Reading text:

The magic mirror lied to you and told you, " you look good" May the fleas of a thousand camels invade your shorts If you weren't such a fleabag, that would really hurt! Crab lice, yeast infected douchbag! It's better to be thought an idiot, than to open your mouth and prove it. 'So the doctors let you live?' 'Do all your mirrors face the wall?' 'Do people sometimes stop you entering the men's (ladies) restroom?' 'Do you have an IQ or is it just background noise' 'Do you get refunds at the beauty parlour?'
I'm socially awkward Me: did you fall from heaven Girl: awwww thanks Me: cause your face is really messed up Girl: *kicks me in special areas* My life ^^^^^^
But she said no cursing Chiyami. Way to break the rules. Plus, I bet you got most of those insults somewhere off the Internet. If you were anymore inbred, you would be a sandwich.
Side note: mostly everyone that "curses" in these believe they aren't swear words. Everyone's perspective on the. Are different. Example: Person A says douchbag. Person B gasps and says that person A said a bad word. Person A denies it because Person A has always been allowed to say it. Person B hasn't. Just wanted to clear that up
Anything possibly considered a swear (crap, hell and such are common ones) is not allowed. (naturally I don't mean if someone says chair is a swear you can't use it in your insult. )
Everything you are, you owe to your parents. You should probably give them that penny some time soon. "Listen, I don't have the time or the crayons to explain this to you." For emergency use in CS:GO: "I could commit suicide by jumping from your ego down to your skill."
Best insults without cursing? Why not best cursing without insulting? >May you step on a lego in the dark, and may you be unable to find the light switch. >May you meet a nice <insert proper gender preference here>, may you take <pronoun> to a nice sushi place, and may they never call you back.

Exercise objective:
In the thread on insults without cursing, type out everything from "Side note: mostly" down to "your insult. )", word for word.

Data for analysis:
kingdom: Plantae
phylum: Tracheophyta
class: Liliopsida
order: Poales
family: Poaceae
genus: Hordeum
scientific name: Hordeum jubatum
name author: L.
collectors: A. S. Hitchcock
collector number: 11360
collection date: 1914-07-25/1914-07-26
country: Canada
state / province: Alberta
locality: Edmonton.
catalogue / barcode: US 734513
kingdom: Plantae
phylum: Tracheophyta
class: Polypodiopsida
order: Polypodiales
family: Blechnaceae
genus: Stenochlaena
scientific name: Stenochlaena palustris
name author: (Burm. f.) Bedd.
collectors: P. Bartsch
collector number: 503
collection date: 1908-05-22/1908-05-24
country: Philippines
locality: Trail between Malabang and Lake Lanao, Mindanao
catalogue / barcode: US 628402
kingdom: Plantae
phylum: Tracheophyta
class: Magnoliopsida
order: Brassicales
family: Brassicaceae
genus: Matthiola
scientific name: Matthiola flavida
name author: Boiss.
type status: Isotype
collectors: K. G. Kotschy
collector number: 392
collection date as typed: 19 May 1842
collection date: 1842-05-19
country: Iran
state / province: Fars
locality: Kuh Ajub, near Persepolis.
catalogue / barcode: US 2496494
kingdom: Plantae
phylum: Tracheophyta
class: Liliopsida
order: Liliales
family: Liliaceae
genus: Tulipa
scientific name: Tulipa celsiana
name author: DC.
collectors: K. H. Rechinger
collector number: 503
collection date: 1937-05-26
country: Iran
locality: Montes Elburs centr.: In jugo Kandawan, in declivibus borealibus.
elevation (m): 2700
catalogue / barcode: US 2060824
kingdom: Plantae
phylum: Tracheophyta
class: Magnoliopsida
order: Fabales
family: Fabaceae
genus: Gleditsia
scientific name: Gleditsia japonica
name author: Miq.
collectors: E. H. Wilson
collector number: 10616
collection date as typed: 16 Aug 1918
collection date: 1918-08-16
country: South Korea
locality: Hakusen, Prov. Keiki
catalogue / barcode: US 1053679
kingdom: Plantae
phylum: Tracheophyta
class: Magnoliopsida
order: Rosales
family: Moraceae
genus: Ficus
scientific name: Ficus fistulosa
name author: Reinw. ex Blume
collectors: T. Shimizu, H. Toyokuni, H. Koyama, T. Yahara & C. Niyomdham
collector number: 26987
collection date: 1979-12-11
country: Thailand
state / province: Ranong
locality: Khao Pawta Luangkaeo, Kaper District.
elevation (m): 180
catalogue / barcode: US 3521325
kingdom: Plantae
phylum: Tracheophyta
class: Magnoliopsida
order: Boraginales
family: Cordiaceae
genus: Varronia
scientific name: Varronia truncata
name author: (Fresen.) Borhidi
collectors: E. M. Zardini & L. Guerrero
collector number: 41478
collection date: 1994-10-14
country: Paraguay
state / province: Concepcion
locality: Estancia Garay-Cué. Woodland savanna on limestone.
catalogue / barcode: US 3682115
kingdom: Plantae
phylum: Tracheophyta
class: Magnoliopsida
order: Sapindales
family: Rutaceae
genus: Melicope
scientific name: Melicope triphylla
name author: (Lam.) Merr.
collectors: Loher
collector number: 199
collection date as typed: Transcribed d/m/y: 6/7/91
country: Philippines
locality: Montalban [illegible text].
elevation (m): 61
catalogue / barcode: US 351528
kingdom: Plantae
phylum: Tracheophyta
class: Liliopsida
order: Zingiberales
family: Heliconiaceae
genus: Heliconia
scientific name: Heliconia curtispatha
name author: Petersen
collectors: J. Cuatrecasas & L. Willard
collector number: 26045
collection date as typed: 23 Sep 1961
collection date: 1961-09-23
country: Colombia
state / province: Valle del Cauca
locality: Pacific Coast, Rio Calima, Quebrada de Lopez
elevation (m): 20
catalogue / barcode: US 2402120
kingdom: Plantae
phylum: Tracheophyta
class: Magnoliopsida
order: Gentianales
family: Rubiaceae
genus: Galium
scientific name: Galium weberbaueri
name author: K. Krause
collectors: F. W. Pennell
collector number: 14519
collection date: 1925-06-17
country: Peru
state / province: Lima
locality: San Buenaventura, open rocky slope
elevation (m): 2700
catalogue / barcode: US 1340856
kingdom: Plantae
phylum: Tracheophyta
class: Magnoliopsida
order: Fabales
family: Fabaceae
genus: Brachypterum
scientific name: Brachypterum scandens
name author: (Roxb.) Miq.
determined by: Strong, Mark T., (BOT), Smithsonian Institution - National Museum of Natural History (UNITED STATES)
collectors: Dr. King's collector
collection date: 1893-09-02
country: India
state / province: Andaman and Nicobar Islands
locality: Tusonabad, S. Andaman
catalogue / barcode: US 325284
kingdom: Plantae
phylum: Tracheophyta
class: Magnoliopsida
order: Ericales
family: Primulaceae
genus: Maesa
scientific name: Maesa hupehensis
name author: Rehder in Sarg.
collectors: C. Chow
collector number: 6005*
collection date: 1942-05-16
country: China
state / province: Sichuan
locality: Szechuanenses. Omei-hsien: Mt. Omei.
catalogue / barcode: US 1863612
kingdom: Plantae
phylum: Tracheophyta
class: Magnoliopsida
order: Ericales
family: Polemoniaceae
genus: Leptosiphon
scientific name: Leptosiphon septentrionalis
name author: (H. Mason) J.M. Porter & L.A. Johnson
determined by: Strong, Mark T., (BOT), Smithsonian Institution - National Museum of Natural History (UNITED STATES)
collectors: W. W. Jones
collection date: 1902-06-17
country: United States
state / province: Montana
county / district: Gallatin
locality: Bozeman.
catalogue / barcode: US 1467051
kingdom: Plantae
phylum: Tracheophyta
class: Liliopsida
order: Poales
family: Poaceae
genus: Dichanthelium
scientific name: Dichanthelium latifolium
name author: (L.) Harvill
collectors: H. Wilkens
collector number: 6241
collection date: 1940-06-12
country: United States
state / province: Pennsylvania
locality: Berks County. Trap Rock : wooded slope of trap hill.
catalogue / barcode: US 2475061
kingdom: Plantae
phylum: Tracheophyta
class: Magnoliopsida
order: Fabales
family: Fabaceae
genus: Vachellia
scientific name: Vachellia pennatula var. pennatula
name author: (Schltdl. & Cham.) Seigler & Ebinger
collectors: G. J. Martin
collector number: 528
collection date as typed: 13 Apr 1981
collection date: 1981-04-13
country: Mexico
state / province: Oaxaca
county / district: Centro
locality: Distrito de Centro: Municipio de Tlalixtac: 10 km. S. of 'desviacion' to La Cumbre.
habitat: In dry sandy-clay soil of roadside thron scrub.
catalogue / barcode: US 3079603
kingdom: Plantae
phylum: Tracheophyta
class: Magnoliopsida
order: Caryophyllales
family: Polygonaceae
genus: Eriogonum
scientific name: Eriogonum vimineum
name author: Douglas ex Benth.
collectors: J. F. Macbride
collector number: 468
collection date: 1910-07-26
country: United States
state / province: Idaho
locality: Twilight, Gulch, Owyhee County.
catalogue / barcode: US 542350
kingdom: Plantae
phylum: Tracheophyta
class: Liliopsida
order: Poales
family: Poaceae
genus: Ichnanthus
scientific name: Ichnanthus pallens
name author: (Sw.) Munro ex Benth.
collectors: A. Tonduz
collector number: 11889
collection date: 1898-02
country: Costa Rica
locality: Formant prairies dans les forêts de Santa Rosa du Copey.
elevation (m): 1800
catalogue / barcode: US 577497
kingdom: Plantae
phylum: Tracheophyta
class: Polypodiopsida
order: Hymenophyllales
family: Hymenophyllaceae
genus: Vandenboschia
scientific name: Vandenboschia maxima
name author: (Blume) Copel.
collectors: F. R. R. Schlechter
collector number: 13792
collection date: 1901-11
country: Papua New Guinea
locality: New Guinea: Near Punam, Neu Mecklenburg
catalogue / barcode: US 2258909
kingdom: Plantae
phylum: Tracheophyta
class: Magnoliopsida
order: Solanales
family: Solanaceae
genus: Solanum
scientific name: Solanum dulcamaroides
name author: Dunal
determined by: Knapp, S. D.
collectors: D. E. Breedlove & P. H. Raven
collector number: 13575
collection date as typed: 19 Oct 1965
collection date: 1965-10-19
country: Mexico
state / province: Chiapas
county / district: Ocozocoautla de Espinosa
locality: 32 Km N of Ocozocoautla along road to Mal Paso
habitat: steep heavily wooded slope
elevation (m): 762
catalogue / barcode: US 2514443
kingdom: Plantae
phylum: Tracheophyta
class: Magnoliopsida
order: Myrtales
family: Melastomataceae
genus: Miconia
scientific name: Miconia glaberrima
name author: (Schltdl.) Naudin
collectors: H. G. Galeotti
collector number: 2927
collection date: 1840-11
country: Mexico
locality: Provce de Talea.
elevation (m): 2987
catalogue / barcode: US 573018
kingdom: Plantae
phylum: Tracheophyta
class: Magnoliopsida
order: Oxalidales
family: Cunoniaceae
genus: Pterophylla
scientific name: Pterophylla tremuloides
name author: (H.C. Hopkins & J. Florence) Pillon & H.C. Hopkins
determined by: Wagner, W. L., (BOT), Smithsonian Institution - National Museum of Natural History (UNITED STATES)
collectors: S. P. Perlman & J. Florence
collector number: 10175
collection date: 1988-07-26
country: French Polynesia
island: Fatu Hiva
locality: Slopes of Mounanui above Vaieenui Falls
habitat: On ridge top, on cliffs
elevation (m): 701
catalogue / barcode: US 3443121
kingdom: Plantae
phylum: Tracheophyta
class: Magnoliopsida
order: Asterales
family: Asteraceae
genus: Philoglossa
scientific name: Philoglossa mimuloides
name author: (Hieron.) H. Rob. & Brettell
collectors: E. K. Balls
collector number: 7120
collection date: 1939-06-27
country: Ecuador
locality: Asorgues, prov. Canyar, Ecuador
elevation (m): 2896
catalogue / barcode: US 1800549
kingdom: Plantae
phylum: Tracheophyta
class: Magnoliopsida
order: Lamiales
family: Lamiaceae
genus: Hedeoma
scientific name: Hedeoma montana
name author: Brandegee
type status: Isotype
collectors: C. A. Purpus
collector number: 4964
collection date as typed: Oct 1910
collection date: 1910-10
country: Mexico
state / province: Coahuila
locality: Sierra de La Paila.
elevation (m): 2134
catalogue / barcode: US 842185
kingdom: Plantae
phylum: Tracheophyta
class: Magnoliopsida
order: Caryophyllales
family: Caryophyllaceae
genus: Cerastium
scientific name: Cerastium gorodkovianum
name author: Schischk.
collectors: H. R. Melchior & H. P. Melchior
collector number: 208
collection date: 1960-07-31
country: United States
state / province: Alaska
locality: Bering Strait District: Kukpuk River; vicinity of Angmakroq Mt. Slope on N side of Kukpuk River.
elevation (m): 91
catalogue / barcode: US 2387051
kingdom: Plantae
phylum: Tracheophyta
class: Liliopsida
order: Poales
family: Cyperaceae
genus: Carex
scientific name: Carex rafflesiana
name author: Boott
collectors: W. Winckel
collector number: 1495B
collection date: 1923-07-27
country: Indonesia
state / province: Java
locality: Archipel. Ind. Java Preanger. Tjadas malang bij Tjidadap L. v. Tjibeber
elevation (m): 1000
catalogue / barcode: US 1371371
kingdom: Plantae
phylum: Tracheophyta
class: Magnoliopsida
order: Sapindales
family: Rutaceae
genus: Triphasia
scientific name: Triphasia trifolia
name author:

Response area:
Side note: mostly everyone that "curses" in these believe they aren't swear words. Everyone's perspective on the. Are different. Example: Person A says douchbag. Person B gasps and says that person A said a bad word. Person A denies it because Person A has always been allowed to say it. Person B hasn't. Just wanted to clear that up
Anything possibly considered a swear (crap, hell and such are common ones) is not allowed. (naturally I don't mean if someone says chair is a swear you can't use it in your insult. )